„Duddits“ ist für manche vielleicht das Lieblingsbuch unter den Romanen Kings. Deshalb will ich den Roman nicht abwerten, sondern nur nachvollziehbar machen, warum es mein Lieblingsbuch nicht sein kann.
Zu Beginn, die Vorstellung von „Biber“, einem der vier Protagonisten, fand ich am besten. Eine gehaltvolle prägnante Kurzgeschichte über Männer, die ins Hintertreffen geraten sind und sich dort mit fragwürdigen Trostpflastern geschmacklos einrichten, weil sie den Mut verloren haben.
Abgesehen von dieser „Kurzgeschichte“ habe ich in dem Roman kaum besonders Gehaltvolles gefunden, wie z.B. die unübertreffbaren Charakterstudien von Psychopathen in „The Stand, das letzte Gefecht„, die jedes Psychiatrielehrbuch in den Schatten stellen.

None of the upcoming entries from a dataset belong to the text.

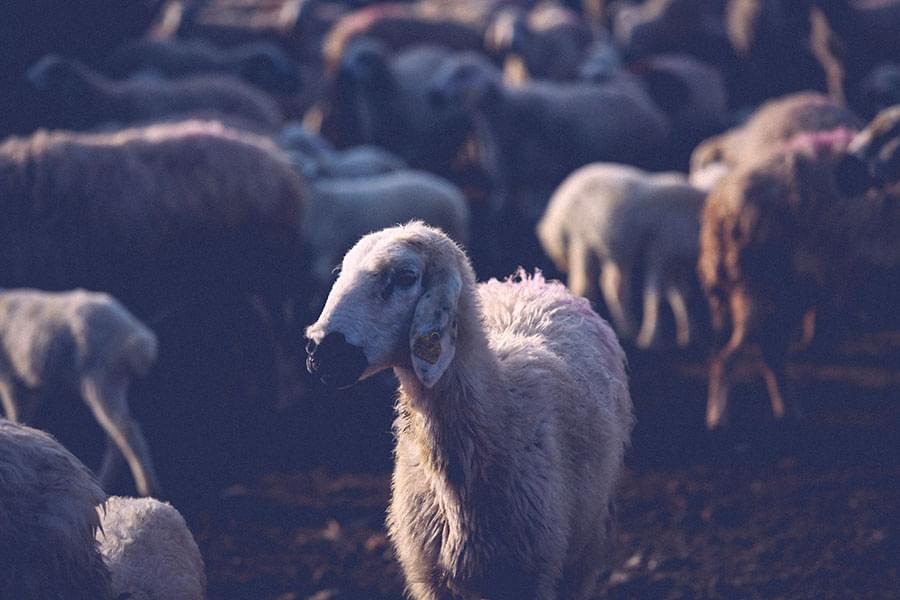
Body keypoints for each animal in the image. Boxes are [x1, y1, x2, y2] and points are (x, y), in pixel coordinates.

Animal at [0, 288, 159, 496]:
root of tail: (139, 339)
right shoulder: (30, 387)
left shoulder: (9, 376)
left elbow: (15, 413)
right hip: (114, 382)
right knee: (116, 434)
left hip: (99, 378)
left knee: (126, 429)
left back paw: (146, 487)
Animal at [306, 221, 628, 600]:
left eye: (405, 276)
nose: (318, 351)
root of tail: (530, 280)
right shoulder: (431, 579)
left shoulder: (531, 575)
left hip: (584, 548)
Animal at [536, 164, 708, 352]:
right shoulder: (659, 252)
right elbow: (654, 294)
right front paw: (653, 337)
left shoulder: (675, 263)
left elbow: (681, 296)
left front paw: (689, 334)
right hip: (581, 239)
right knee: (584, 283)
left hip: (611, 250)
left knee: (612, 285)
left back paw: (627, 329)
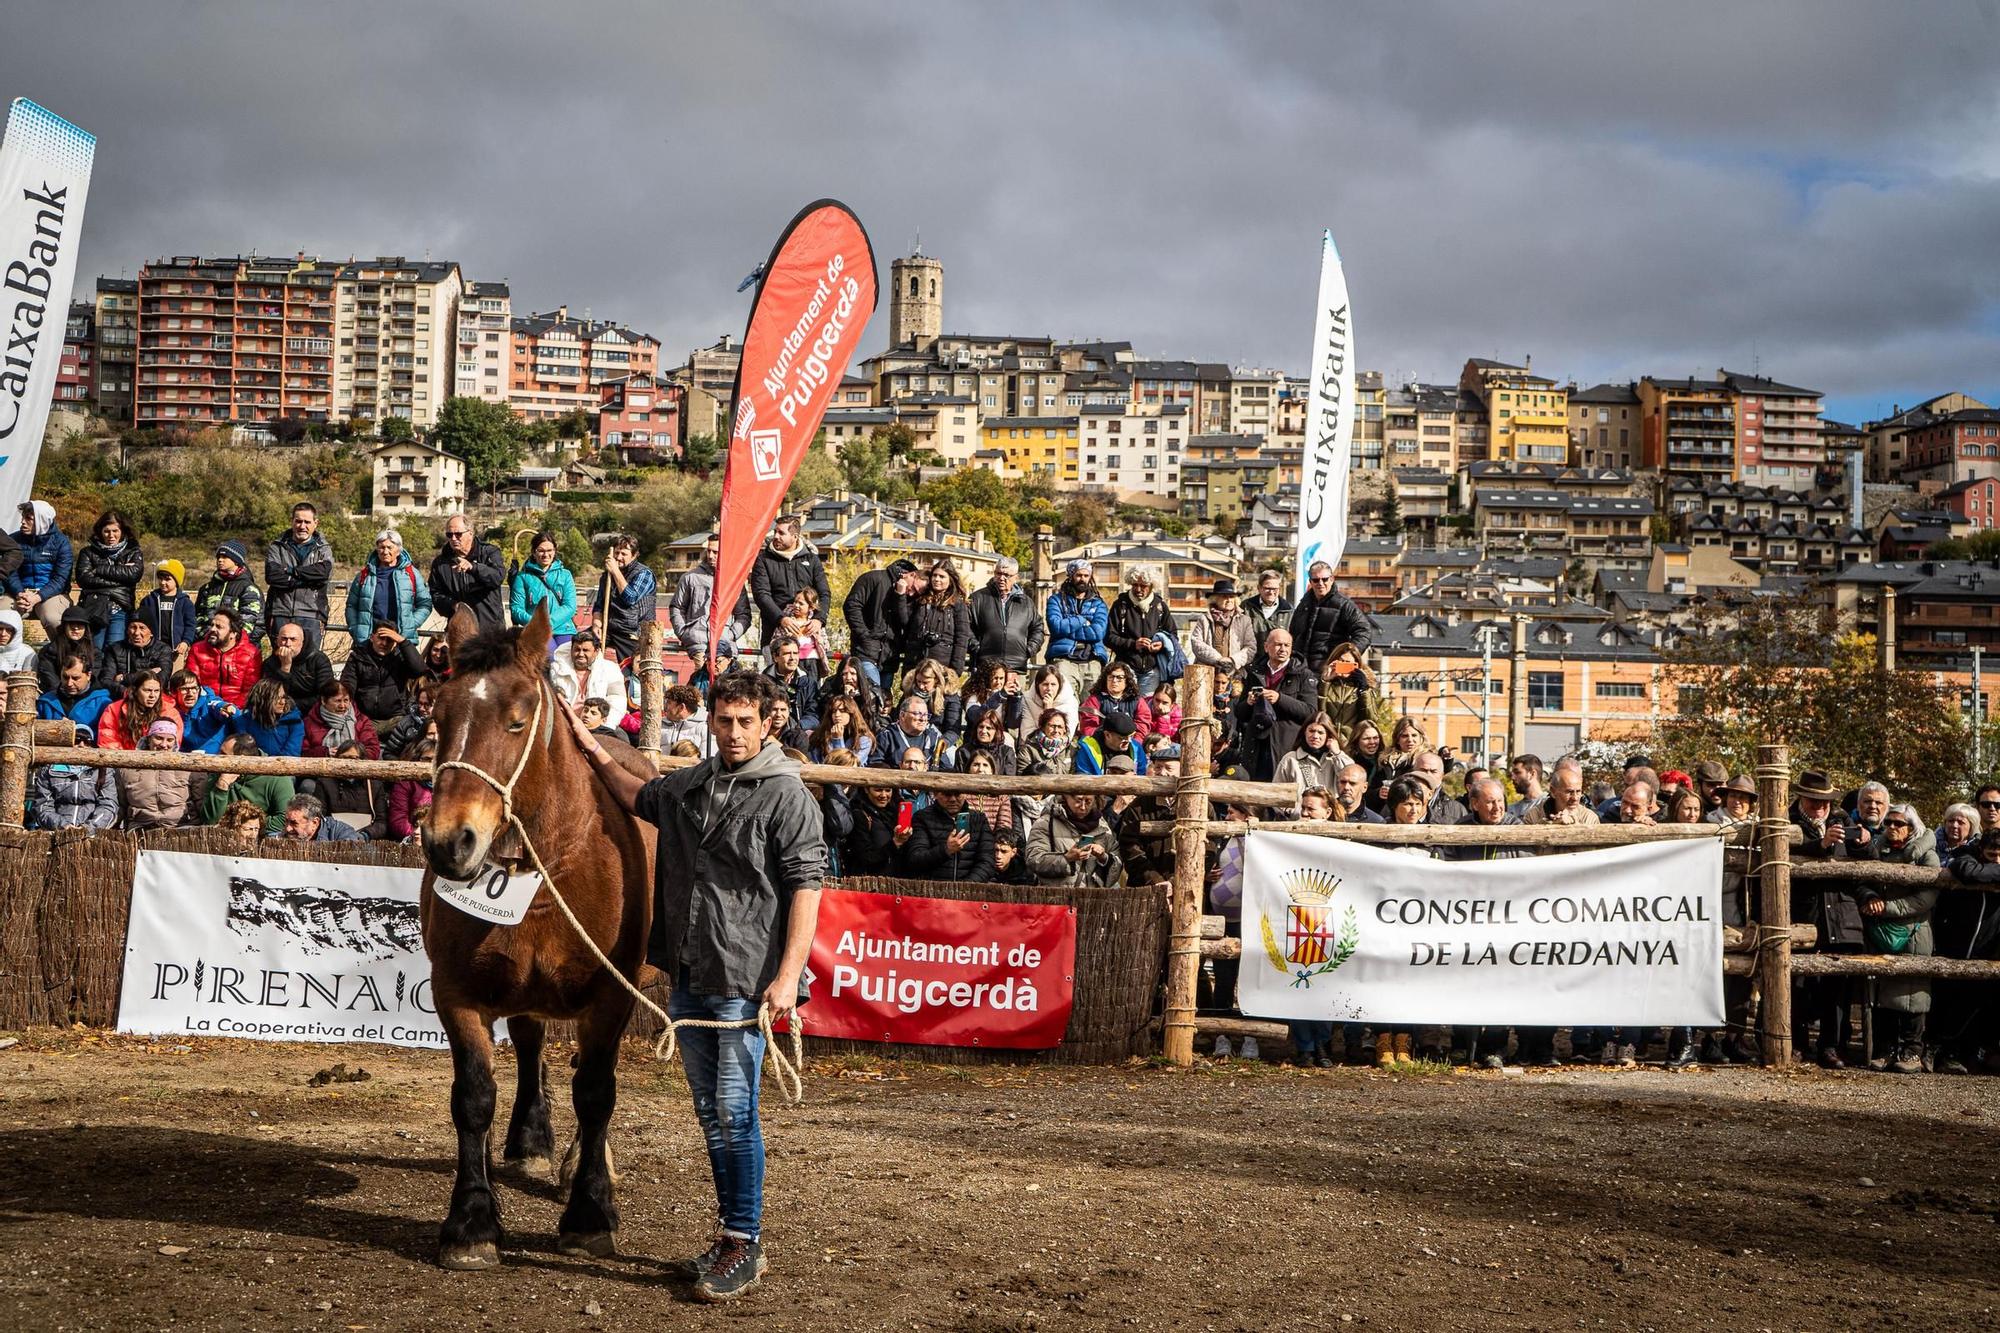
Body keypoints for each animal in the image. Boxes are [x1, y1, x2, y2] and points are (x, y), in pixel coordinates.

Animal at [420, 600, 656, 1264]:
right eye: (439, 716)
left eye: (517, 721)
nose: (450, 842)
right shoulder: (455, 994)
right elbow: (473, 1098)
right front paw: (471, 1221)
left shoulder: (611, 997)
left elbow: (597, 1091)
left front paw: (590, 1211)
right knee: (530, 1042)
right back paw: (532, 1139)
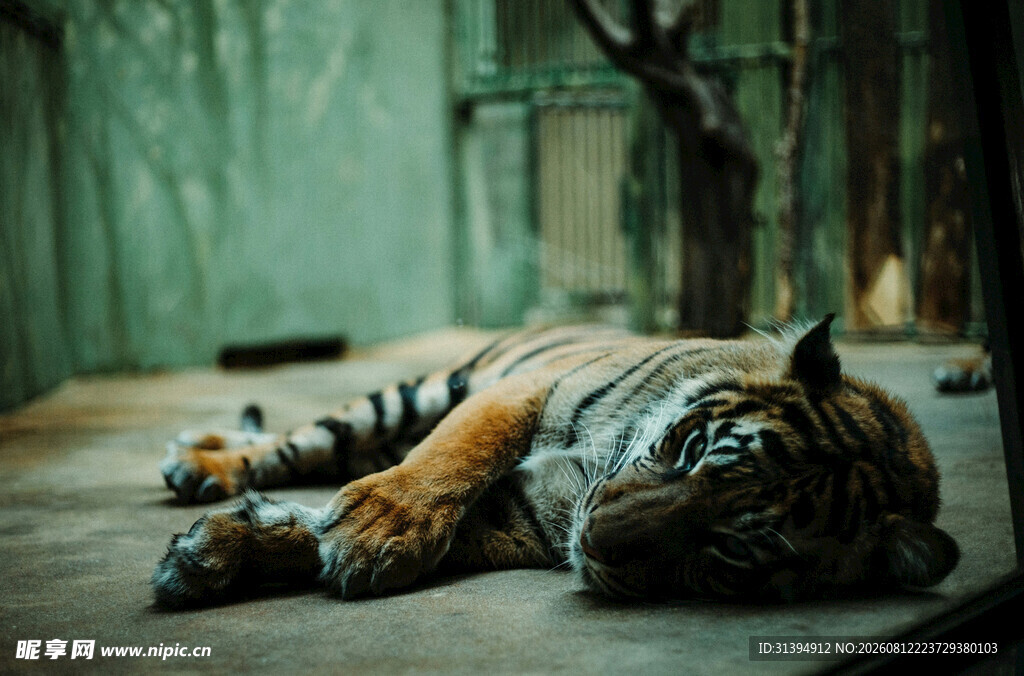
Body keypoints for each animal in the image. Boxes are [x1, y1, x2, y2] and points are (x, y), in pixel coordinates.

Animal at [153, 316, 959, 607]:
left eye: (733, 550)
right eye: (692, 449)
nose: (594, 538)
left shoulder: (530, 518)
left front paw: (217, 553)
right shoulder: (519, 391)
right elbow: (451, 456)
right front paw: (378, 528)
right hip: (416, 393)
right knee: (299, 439)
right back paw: (199, 463)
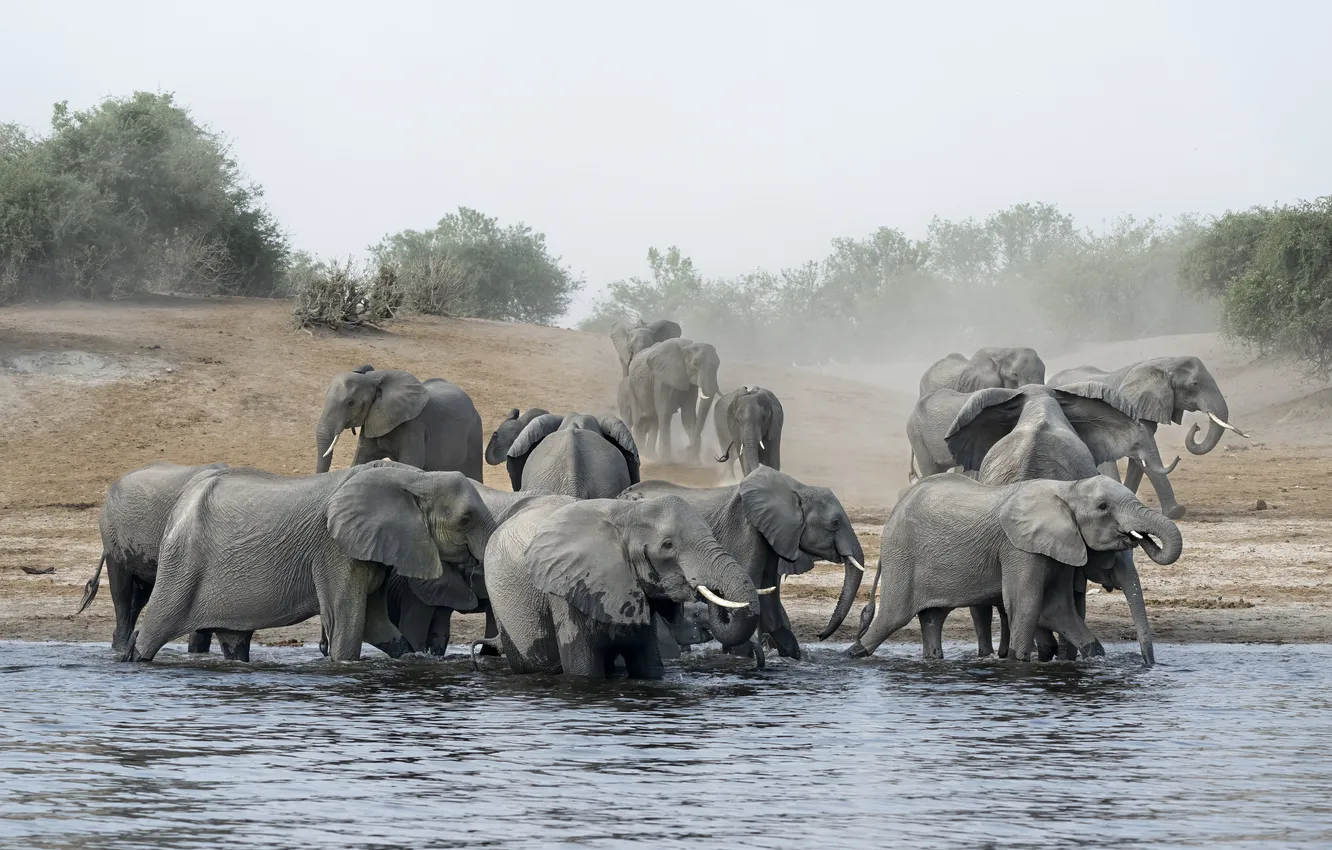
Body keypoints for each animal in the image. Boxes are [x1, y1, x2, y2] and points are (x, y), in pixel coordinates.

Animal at [122, 461, 496, 663]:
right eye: (465, 520)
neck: (416, 476)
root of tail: (181, 504)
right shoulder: (334, 549)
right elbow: (347, 624)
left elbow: (379, 627)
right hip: (183, 563)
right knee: (153, 630)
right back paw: (133, 657)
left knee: (234, 639)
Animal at [314, 365, 483, 479]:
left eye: (350, 403)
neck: (372, 378)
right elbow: (360, 461)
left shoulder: (414, 427)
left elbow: (410, 464)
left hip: (474, 434)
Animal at [620, 466, 865, 663]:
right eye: (835, 523)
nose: (820, 636)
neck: (797, 489)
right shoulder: (745, 530)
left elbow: (770, 607)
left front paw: (793, 658)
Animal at [848, 474, 1182, 662]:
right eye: (1103, 507)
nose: (1147, 663)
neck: (1067, 489)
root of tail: (893, 512)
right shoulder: (1018, 548)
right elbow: (1027, 605)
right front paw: (1018, 662)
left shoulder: (1058, 548)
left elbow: (1057, 608)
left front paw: (1096, 658)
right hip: (903, 555)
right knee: (892, 618)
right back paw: (853, 655)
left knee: (932, 618)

Attraktiv ist der Roman vor allem für Leute, die Geschichten mit Telepathie mögen. Telepathie hat hier einen großen Auftritt. Ich persönlich fand das ermüdend, weil ich es nicht einfach finde, eine klare Vorstellung davon zu bekommen, was King da schreibt. Für mich ist das unanschaulich. Wie sich jemand telepathisch verdreifacht muß ich nicht verstehen, und ich will es auch gar nicht verstehen. Aber wie alles Unverständliche macht es das Lesen unangenehm.
Aber wie man sieht, war die Spannung ja groß genug, um weiterzulesen.
Und nicht nur die Spannung. Der Roman weist auch die andern Stärken Kings auf: Charakter- und Interaktionsschilderungen so lebendig geschrieben, daß sie sich wie von selbst lesen und ein lebendiges Bild entstehen lassen.
Allerdings: Grundsätzlich nicht unproblematisch finde ich Geschichten von Menschen mit Intelligenzbeeinträchtigung, die besondere Fähigkeiten haben. Was ist mit denen – und das sind die meisten – die keine besonderen Fähigkeiten haben: Sind die es weniger wert, im Leben von andern Menschen eine wichtige Rolle zu spielen?
Geschichten wie die von Duddits nähren außerdem die Illusion einer ausgleichenden Gerechtigkeit. Aber die gibt es nicht: Häßliche sind manchmal auch dumm, und Leute, die super sexy aussehen, manchmal auch super intelligent. Das ist richtig gemein. Aber das ist so.
An ausgleichender Gerechtigkeit gibt es nur das, was wir Menschen unter uns selber schaffen durch leidenschaftliche Solidarität.